What you will do:
The entries that follow must be given again exactly, with no pictures kept.

Document understanding data
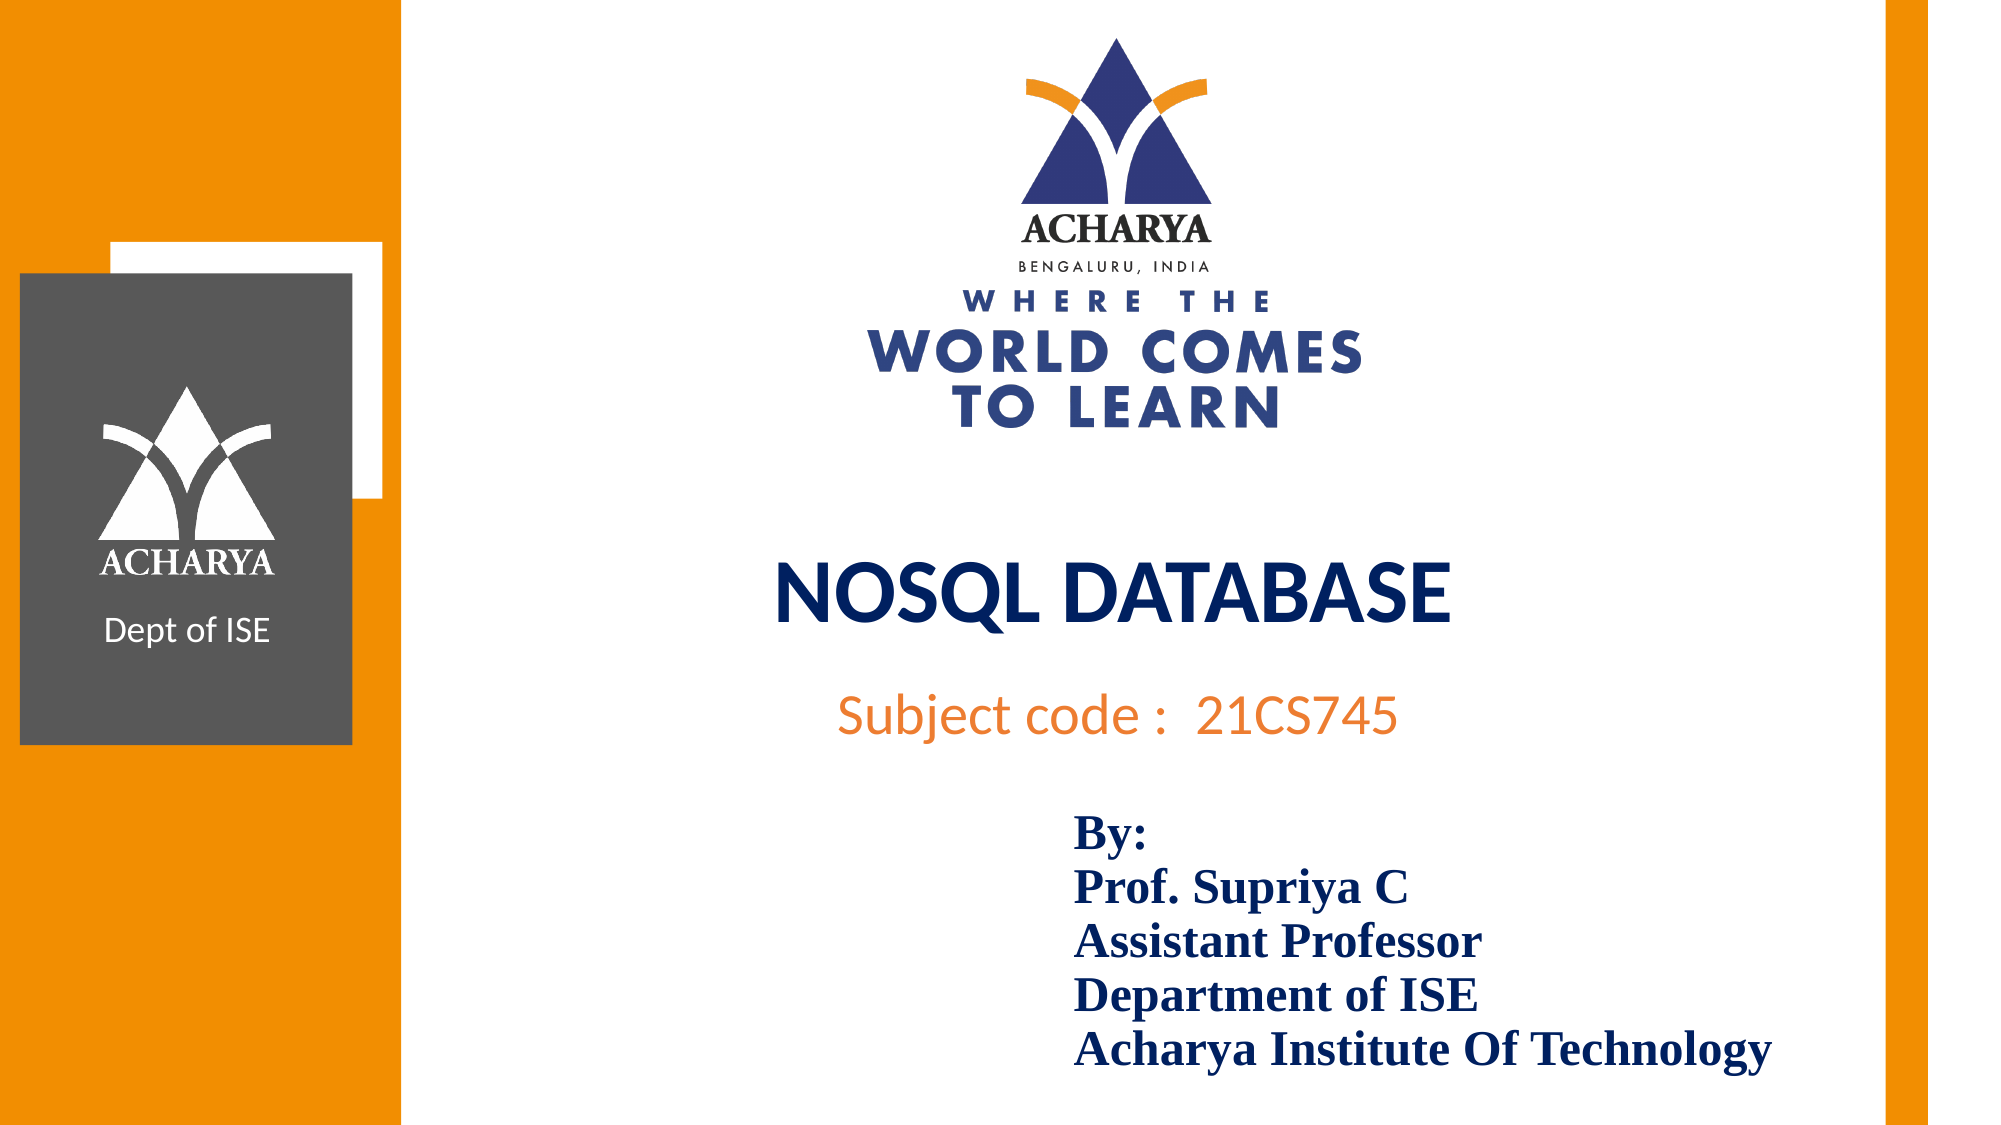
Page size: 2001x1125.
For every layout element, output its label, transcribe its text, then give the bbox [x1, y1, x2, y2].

text_box [1885, 0, 1928, 1125]
text_box Subject code : 21CS745 [822, 668, 1532, 754]
text_box By: Prof. Supriya C Assistant Professor Department of ISE Acharya Institute Of Technology [1059, 798, 1855, 1084]
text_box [19, 241, 383, 745]
text_box NOSQL DATABASE [704, 523, 1523, 648]
picture [867, 38, 1361, 428]
text_box [0, 0, 402, 1125]
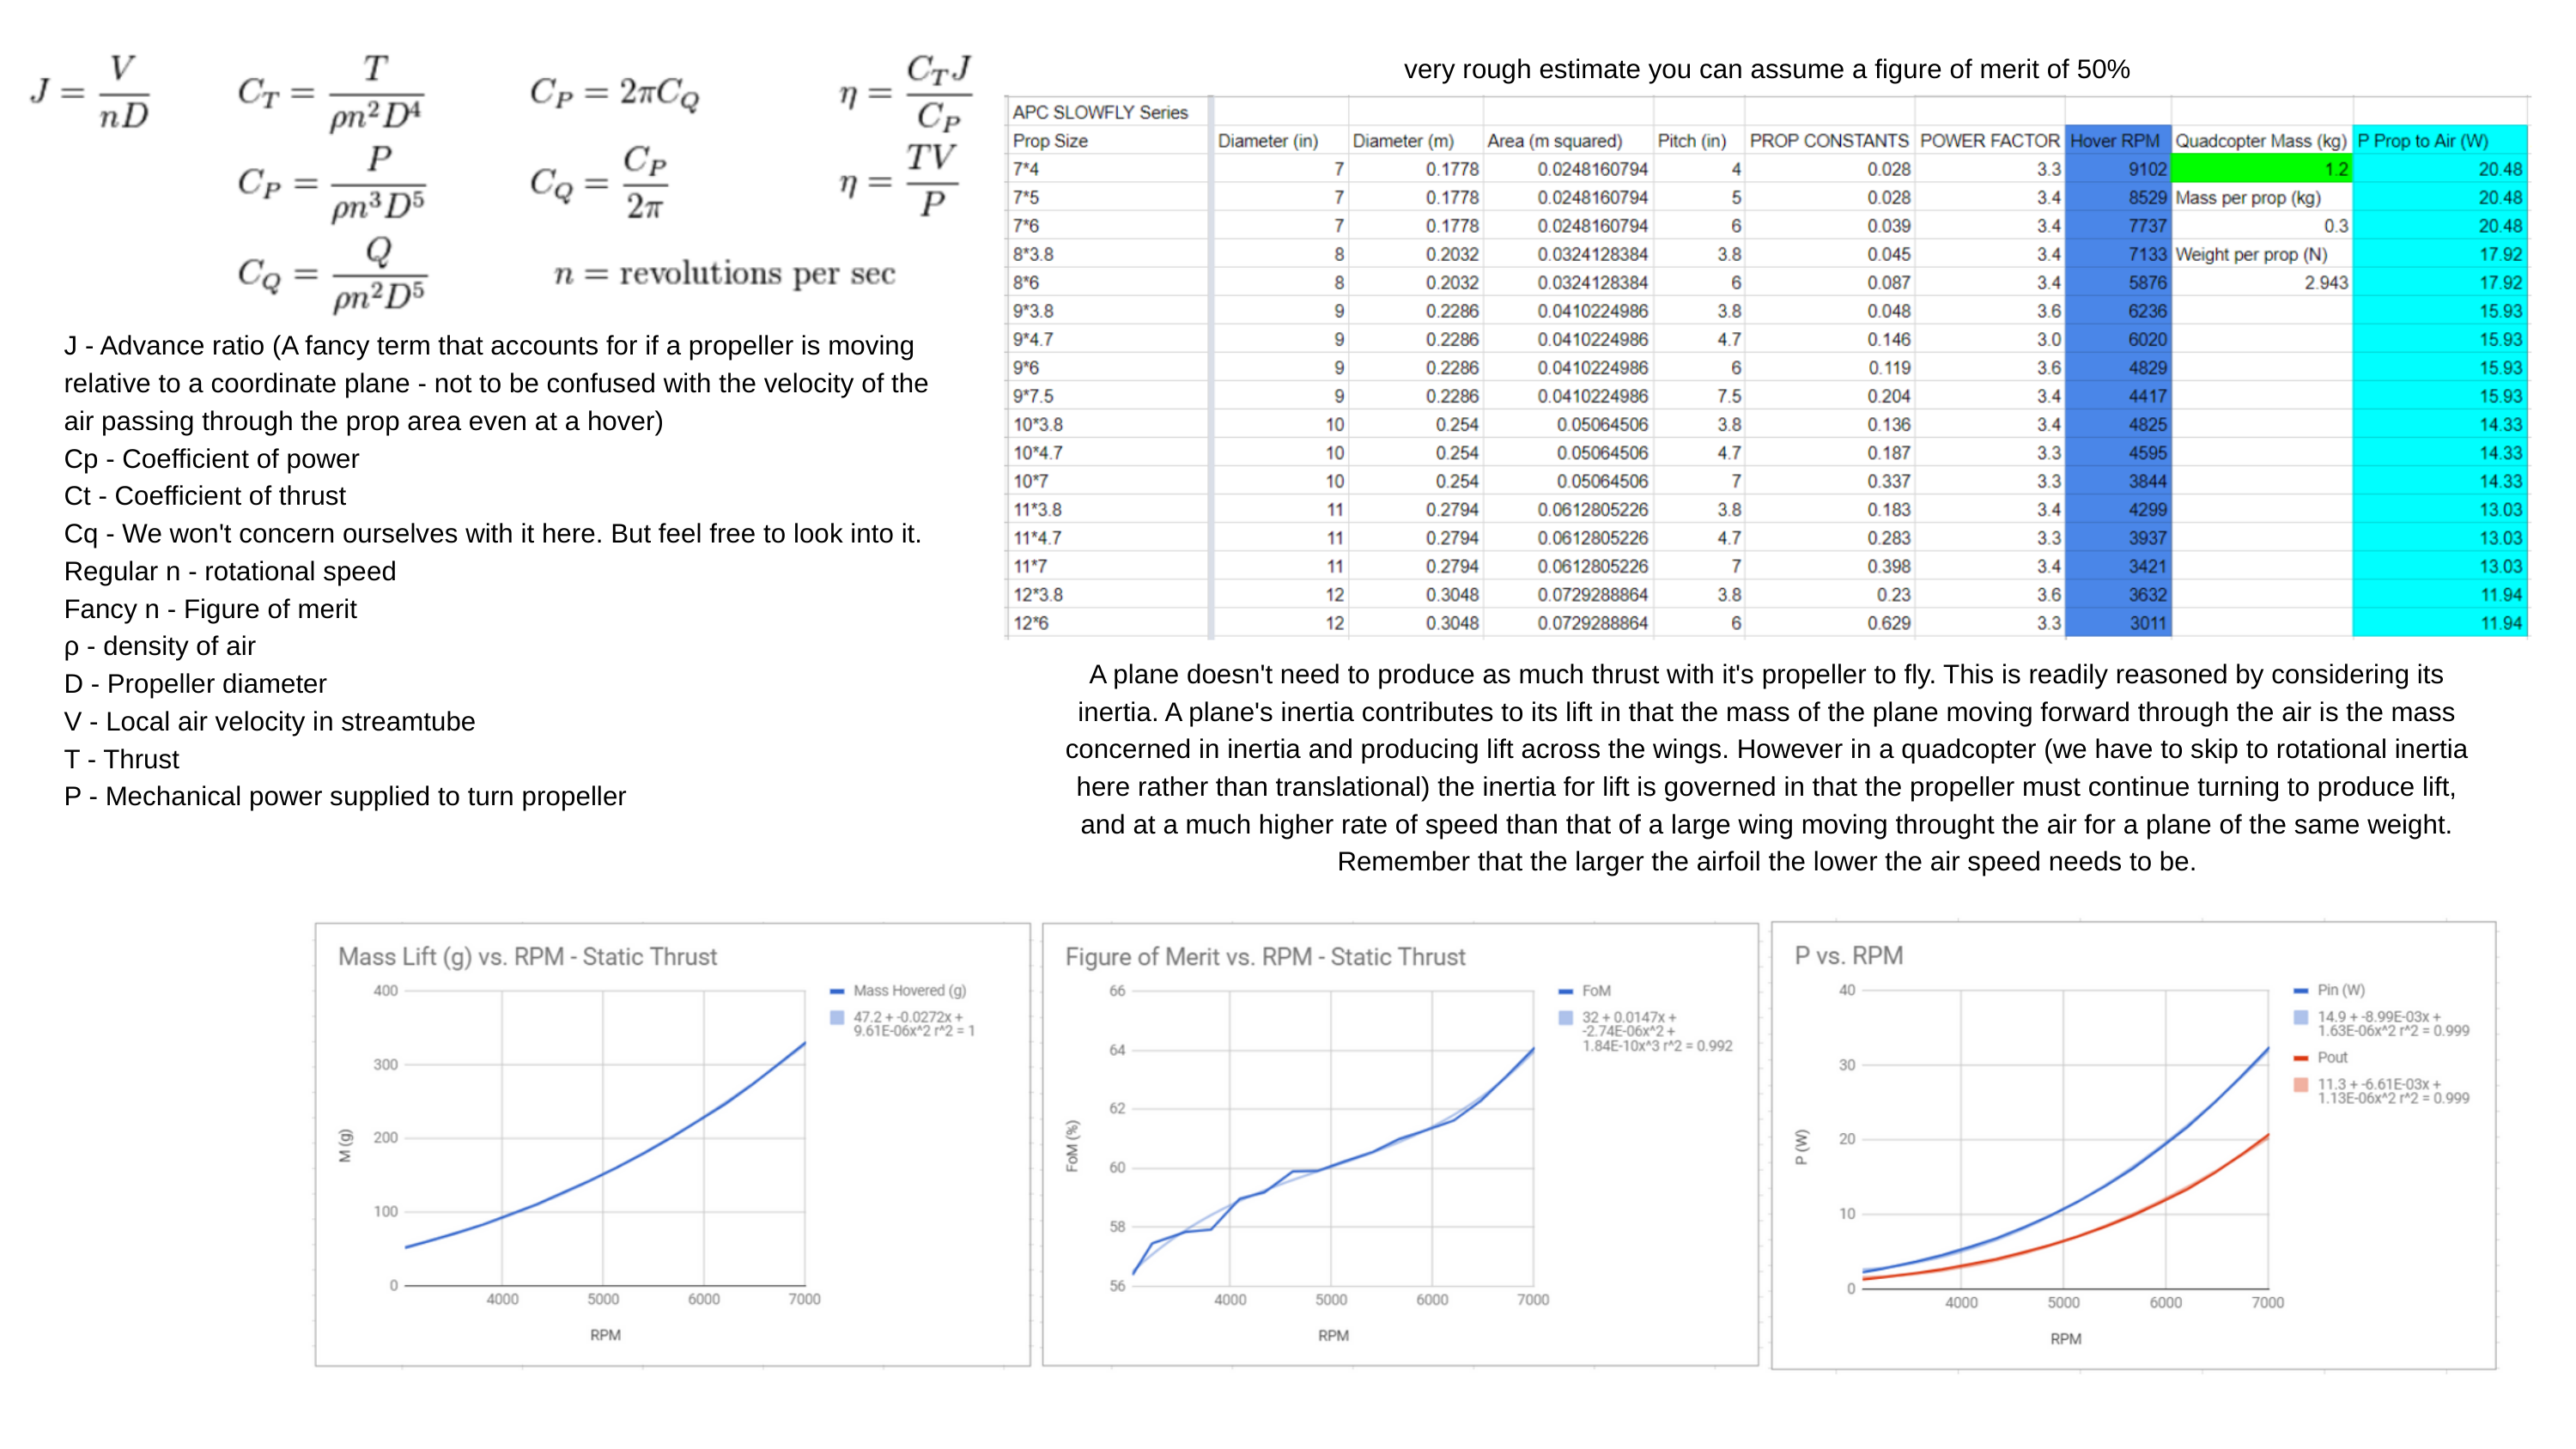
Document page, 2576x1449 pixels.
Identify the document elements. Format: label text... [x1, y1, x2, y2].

text_box [1039, 912, 1765, 1375]
text_box J - Advance ratio (A fancy term that accounts for if a propeller is moving relative to a coordinate plane - not to be confused with the velocity of the air passing through the prop area even at a hover) Cp - Coefficient of power Ct - Coefficient of thrust Cq - We won't concern ourselves with it here. But feel free to look into it. Regular n - rotational speed Fancy n - Figure of merit ρ - density of air D - Propeller diameter V - Local air velocity in streamtube T - Thrust P - Mechanical power supplied to turn propeller [64, 323, 947, 812]
text_box very rough estimate you can assume a figure of merit of 50% [1346, 46, 2190, 84]
text_box A plane doesn't need to produce as much thrust with it's propeller to fly. This is readily reasoned by considering its inertia. A plane's inertia contributes to its lift in that the mass of the plane moving forward through the air is the mass concerned in inertia and producing lift across the wings. However in a quadcopter (we have to skip to rotational inertia here rather than translational) the inertia for lift is governed in that the propeller must continue turning to produce lift, and at a much higher rate of speed than that of a large wing moving throught the air for a plane of the same weight. Remember that the larger the airfoil the lower the air speed needs to be. [1060, 651, 2477, 877]
text_box [1765, 912, 2506, 1375]
text_box [307, 912, 1039, 1372]
text_box [27, 52, 983, 330]
text_box [1002, 85, 2534, 649]
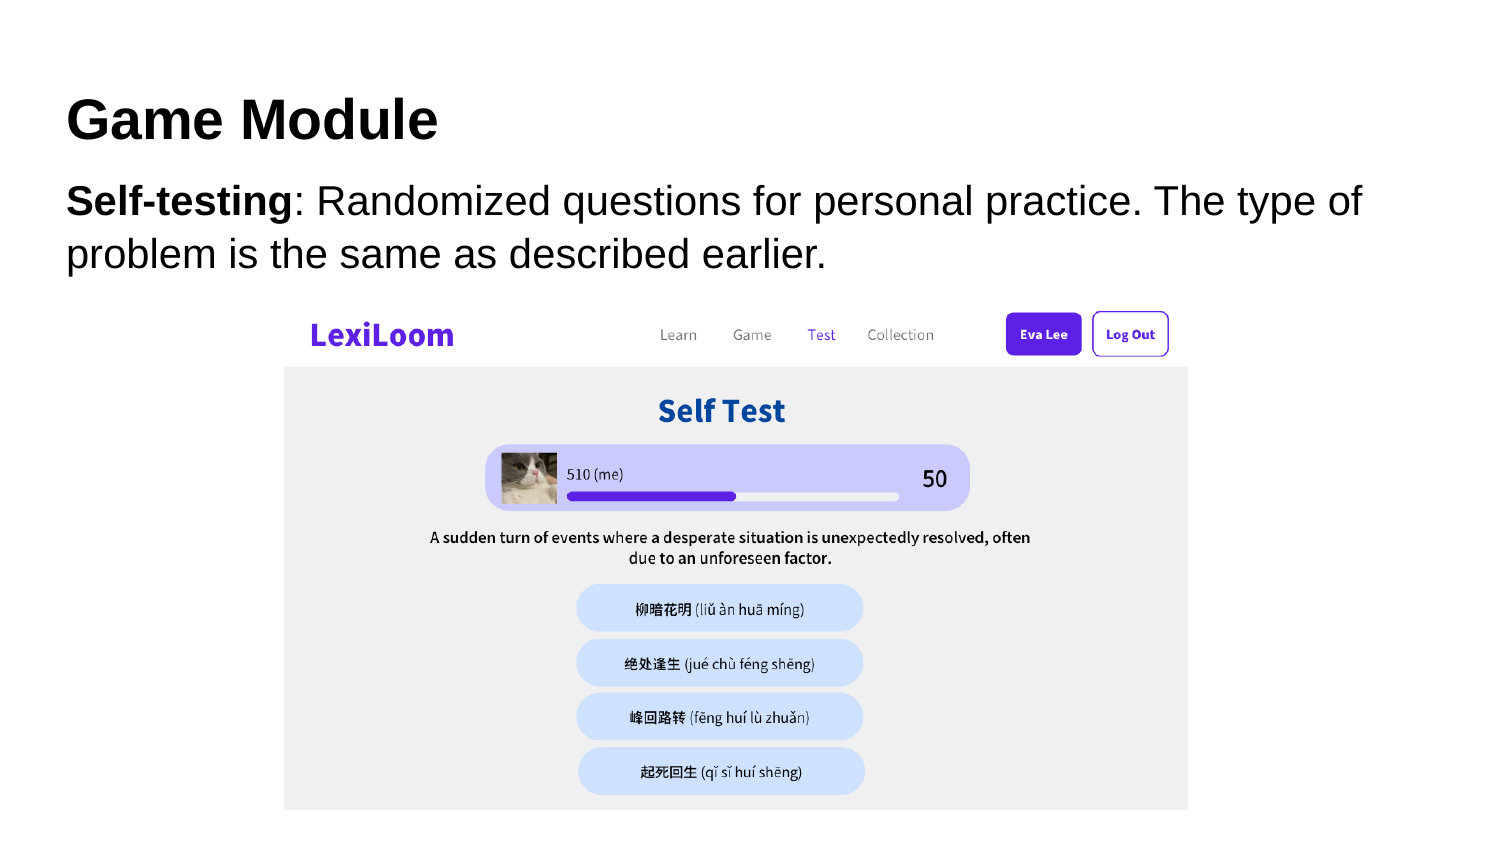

Response area:
Page size: 2001x1125.
For every layout element, output its label, transcribe its text, then give the bbox [x1, y1, x2, y2].

text_box [1885, 0, 1928, 1125]
text_box Subject code : 21CS745 [822, 668, 1532, 754]
text_box By: Prof. Supriya C Assistant Professor Department of ISE Acharya Institute Of Technology [1059, 798, 1855, 1084]
text_box [19, 241, 383, 745]
text_box NOSQL DATABASE [704, 523, 1523, 648]
picture [867, 38, 1361, 428]
text_box [0, 0, 402, 1125]
Document page, 2576x1449 pixels.
Identify the document elements. Format: label text... [x1, y1, x2, y2].

text_box [1039, 912, 1765, 1375]
text_box J - Advance ratio (A fancy term that accounts for if a propeller is moving relative to a coordinate plane - not to be confused with the velocity of the air passing through the prop area even at a hover) Cp - Coefficient of power Ct - Coefficient of thrust Cq - We won't concern ourselves with it here. But feel free to look into it. Regular n - rotational speed Fancy n - Figure of merit ρ - density of air D - Propeller diameter V - Local air velocity in streamtube T - Thrust P - Mechanical power supplied to turn propeller [64, 323, 947, 812]
text_box very rough estimate you can assume a figure of merit of 50% [1346, 46, 2190, 84]
text_box A plane doesn't need to produce as much thrust with it's propeller to fly. This is readily reasoned by considering its inertia. A plane's inertia contributes to its lift in that the mass of the plane moving forward through the air is the mass concerned in inertia and producing lift across the wings. However in a quadcopter (we have to skip to rotational inertia here rather than translational) the inertia for lift is governed in that the propeller must continue turning to produce lift, and at a much higher rate of speed than that of a large wing moving throught the air for a plane of the same weight. Remember that the larger the airfoil the lower the air speed needs to be. [1060, 651, 2477, 877]
text_box [1765, 912, 2506, 1375]
text_box [307, 912, 1039, 1372]
text_box [27, 52, 983, 330]
text_box [1002, 85, 2534, 649]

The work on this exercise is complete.